Image: Point-of-care serodiagnostic test for early-stage Lyme disease using a multiplexed paper-based immunoassay and machine learning (Photo courtesy of American Chemical Society).

Bioengineers at the University of California (Los Angeles. CA, USA) have built a handheld, paper-based device to detect antibodies against the B. burgdorferi bacteria in serum samples. The device included a sensing membrane that contained several spots covering seven bacterial antigens and a synthetic peptide. Antibodies from serum samples that attached to the spots were detected with a solution that changed color, depending on the amount of antibody captured. The device is based on a multiplexed vertical flow assay (xVFA).

Prior to the clinical study, 15 clinical samples (eight cases and seven endemic controls were tested in duplicate to screen the following nine antigens and one synthetic peptide (Mod-C6) for both IgM and IgG antibody detection: OspC, BmpA, P41, ErpD, Crasp1, OspA, DbpB, VlsE, P35 and Mod-C6. The 25-spot multiplexed-sensing membrane was employed for antigen screening with the antigens immobilized into the reaction spot following the same methods in the clinical study. Samples loaded into the xVFA undergo complex immunoreactions that depend greatly on the conditions in the nitrocellulose matrix where the capture antigens are immobilized.

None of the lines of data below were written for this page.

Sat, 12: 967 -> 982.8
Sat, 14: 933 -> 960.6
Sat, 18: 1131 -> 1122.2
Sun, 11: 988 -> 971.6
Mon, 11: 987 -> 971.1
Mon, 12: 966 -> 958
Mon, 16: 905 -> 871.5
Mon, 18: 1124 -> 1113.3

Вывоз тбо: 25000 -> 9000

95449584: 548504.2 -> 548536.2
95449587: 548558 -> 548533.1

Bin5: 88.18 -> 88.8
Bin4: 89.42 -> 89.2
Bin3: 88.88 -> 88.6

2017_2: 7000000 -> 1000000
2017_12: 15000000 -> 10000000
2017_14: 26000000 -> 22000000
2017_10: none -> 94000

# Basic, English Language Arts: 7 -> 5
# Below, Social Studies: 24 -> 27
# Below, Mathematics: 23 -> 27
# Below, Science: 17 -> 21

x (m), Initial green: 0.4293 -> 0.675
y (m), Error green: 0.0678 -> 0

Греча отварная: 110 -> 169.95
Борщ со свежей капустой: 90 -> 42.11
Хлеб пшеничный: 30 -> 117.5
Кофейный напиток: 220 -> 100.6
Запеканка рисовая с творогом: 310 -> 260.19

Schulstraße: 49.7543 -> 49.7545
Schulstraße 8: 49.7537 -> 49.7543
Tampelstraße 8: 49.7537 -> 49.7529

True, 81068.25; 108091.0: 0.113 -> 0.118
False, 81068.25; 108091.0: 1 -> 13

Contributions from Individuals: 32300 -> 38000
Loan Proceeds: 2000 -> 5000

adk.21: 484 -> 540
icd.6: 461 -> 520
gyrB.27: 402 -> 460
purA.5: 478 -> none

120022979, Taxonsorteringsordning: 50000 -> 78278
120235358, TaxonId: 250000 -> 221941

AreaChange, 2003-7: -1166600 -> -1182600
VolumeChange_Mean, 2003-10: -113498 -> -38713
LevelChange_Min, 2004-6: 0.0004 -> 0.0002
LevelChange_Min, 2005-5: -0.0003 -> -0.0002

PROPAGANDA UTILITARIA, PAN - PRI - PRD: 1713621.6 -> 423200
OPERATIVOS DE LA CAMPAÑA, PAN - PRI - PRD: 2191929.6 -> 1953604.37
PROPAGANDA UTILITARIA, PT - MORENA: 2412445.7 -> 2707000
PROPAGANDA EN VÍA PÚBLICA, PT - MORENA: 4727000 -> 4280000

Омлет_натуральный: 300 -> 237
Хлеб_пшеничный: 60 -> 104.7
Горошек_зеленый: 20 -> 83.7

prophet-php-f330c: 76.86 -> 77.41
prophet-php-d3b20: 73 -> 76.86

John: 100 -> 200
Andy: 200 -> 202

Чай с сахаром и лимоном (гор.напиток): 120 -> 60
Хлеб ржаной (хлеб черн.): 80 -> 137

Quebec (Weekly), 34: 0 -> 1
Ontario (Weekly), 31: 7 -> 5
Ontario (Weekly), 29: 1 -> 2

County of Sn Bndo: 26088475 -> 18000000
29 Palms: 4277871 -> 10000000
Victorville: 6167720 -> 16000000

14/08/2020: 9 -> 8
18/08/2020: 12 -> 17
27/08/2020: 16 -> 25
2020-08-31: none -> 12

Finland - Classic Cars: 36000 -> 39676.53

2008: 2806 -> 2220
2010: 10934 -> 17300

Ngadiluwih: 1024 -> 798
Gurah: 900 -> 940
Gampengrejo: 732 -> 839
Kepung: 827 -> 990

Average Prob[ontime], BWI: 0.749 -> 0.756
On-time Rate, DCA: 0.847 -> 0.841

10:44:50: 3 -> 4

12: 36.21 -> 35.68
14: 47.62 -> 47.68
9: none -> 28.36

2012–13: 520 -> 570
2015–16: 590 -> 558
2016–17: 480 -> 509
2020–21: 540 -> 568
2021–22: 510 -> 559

The team took pictures of the color changes on a smart phone, and then analyzed all of the spots with a neural network they developed that could determine whether the sample was positive or negative for Lyme disease. When tested on 50 blood samples from people with or without early-stage Lyme disease, the assay had a specificity of 96.3% and a sensitivity of 85.7%. In addition to being much more sensitive than existing tests, the assay requires 15 minutes to complete and costs only USD 0.42 per test. The study was published on December 18, 2019 in the journal ACS Nano.